Top of DATA TO EXAMINE

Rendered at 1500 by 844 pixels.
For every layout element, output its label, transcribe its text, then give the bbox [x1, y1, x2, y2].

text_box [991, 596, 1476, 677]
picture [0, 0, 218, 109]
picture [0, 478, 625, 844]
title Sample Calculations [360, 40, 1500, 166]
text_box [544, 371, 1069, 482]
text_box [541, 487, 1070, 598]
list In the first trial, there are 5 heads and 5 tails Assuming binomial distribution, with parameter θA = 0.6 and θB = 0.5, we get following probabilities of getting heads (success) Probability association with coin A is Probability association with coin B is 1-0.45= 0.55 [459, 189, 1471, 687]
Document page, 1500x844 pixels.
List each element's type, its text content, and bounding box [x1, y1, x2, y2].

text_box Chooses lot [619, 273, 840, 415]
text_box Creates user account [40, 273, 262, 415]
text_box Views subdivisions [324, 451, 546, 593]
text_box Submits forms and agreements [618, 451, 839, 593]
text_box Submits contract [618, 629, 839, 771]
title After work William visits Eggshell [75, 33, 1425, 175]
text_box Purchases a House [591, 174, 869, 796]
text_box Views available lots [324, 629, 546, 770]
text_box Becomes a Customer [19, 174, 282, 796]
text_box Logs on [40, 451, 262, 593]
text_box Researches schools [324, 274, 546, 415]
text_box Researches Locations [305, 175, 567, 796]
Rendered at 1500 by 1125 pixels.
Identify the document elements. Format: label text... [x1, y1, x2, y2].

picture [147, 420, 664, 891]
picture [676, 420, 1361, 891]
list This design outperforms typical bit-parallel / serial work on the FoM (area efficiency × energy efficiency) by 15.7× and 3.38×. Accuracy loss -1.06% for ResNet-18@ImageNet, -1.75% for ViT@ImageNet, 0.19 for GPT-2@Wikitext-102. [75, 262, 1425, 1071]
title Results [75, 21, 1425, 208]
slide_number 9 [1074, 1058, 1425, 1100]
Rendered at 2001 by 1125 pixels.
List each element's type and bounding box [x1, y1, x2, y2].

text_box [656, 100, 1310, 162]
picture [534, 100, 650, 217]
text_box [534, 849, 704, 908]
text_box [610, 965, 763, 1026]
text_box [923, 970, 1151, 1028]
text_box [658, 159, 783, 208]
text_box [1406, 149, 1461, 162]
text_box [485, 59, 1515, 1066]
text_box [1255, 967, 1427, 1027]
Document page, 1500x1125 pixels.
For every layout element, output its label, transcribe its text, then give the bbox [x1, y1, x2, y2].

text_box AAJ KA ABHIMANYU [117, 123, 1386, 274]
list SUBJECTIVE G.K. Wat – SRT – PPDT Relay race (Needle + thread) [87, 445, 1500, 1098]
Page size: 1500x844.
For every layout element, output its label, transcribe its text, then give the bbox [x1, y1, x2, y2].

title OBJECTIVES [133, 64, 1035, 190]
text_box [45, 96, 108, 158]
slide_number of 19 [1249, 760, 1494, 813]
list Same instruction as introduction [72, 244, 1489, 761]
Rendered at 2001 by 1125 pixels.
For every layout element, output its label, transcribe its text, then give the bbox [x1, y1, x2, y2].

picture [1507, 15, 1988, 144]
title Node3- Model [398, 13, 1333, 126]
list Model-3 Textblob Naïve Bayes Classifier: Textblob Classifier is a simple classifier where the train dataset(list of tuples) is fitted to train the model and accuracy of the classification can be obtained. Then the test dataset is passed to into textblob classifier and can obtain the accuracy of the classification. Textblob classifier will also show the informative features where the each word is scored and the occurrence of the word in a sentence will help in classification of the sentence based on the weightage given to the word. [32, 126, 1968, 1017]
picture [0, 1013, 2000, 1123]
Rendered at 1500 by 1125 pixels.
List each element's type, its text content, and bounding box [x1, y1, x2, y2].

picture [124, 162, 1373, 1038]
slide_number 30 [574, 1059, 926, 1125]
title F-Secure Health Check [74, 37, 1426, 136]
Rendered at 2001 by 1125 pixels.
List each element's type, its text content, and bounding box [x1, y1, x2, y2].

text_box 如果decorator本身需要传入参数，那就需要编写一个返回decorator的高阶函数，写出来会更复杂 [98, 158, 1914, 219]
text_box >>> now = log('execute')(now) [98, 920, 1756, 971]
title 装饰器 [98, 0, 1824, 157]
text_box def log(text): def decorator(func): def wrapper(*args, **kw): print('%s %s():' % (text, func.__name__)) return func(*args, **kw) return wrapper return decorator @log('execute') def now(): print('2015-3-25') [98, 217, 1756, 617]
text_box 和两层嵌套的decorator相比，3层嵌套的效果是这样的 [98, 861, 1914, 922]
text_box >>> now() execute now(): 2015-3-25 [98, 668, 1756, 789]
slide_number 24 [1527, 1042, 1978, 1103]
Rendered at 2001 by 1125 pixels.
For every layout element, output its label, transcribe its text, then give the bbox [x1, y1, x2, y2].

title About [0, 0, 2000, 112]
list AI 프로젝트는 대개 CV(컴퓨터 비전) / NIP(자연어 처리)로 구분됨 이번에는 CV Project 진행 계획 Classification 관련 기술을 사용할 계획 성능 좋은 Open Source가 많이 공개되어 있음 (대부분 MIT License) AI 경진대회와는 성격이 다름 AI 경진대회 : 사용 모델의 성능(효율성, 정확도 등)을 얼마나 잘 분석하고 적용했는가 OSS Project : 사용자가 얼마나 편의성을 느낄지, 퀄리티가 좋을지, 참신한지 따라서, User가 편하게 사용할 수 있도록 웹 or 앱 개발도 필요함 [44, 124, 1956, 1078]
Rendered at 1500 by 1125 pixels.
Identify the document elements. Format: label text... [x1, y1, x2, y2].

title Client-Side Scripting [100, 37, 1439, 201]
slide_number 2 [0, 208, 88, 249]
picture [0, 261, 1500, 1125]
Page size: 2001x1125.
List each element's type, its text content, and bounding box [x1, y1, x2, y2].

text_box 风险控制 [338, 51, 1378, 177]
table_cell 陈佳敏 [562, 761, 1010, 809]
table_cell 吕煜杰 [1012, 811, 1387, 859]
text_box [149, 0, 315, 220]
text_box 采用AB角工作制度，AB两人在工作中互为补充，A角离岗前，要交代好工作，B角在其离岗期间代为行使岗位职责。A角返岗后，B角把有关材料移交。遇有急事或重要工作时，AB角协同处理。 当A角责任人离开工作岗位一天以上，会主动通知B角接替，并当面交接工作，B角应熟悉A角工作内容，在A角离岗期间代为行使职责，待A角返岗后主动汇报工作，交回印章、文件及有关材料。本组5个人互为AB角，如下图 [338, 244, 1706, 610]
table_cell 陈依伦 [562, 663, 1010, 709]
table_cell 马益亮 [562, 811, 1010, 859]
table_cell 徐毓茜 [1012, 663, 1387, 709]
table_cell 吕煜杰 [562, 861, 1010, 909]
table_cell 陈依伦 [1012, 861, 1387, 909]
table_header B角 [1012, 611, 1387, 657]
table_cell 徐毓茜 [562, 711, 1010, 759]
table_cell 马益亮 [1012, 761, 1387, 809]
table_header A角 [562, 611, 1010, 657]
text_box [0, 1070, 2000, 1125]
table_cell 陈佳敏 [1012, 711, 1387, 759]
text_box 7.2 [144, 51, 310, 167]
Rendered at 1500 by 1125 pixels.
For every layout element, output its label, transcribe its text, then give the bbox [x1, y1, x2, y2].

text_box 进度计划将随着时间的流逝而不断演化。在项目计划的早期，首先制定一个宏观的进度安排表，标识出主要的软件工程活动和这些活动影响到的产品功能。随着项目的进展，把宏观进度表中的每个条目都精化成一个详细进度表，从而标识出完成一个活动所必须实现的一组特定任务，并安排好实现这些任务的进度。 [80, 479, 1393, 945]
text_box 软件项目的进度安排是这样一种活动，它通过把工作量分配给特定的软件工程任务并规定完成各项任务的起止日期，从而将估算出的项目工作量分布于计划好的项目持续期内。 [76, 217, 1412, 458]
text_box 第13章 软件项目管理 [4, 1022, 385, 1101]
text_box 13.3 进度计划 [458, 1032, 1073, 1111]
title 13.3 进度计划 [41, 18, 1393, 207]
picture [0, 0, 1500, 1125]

Bottom of DATA TO EXAMINE

TASK STATEMENT:
Output exactly the leading lines of the data, up to and including the line marked by "Document page, 1500x1125 pixels.".

EXERCISE RESPONSE:
Rendered at 1500 by 844 pixels.
For every layout element, output its label, transcribe its text, then give the bbox [x1, y1, x2, y2].

text_box [991, 596, 1476, 677]
picture [0, 0, 218, 109]
picture [0, 478, 625, 844]
title Sample Calculations [360, 40, 1500, 166]
text_box [544, 371, 1069, 482]
text_box [541, 487, 1070, 598]
list In the first trial, there are 5 heads and 5 tails Assuming binomial distribution, with parameter θA = 0.6 and θB = 0.5, we get following probabilities of getting heads (success) Probability association with coin A is Probability association with coin B is 1-0.45= 0.55 [459, 189, 1471, 687]
Document page, 1500x844 pixels.
List each element's type, its text content, and bounding box [x1, y1, x2, y2].

text_box Chooses lot [619, 273, 840, 415]
text_box Creates user account [40, 273, 262, 415]
text_box Views subdivisions [324, 451, 546, 593]
text_box Submits forms and agreements [618, 451, 839, 593]
text_box Submits contract [618, 629, 839, 771]
title After work William visits Eggshell [75, 33, 1425, 175]
text_box Purchases a House [591, 174, 869, 796]
text_box Views available lots [324, 629, 546, 770]
text_box Becomes a Customer [19, 174, 282, 796]
text_box Logs on [40, 451, 262, 593]
text_box Researches schools [324, 274, 546, 415]
text_box Researches Locations [305, 175, 567, 796]
Rendered at 1500 by 1125 pixels.
Identify the document elements. Format: label text... [x1, y1, x2, y2].

picture [147, 420, 664, 891]
picture [676, 420, 1361, 891]
list This design outperforms typical bit-parallel / serial work on the FoM (area efficiency × energy efficiency) by 15.7× and 3.38×. Accuracy loss -1.06% for ResNet-18@ImageNet, -1.75% for ViT@ImageNet, 0.19 for GPT-2@Wikitext-102. [75, 262, 1425, 1071]
title Results [75, 21, 1425, 208]
slide_number 9 [1074, 1058, 1425, 1100]
Rendered at 2001 by 1125 pixels.
List each element's type and bounding box [x1, y1, x2, y2].

text_box [656, 100, 1310, 162]
picture [534, 100, 650, 217]
text_box [534, 849, 704, 908]
text_box [610, 965, 763, 1026]
text_box [923, 970, 1151, 1028]
text_box [658, 159, 783, 208]
text_box [1406, 149, 1461, 162]
text_box [485, 59, 1515, 1066]
text_box [1255, 967, 1427, 1027]
Document page, 1500x1125 pixels.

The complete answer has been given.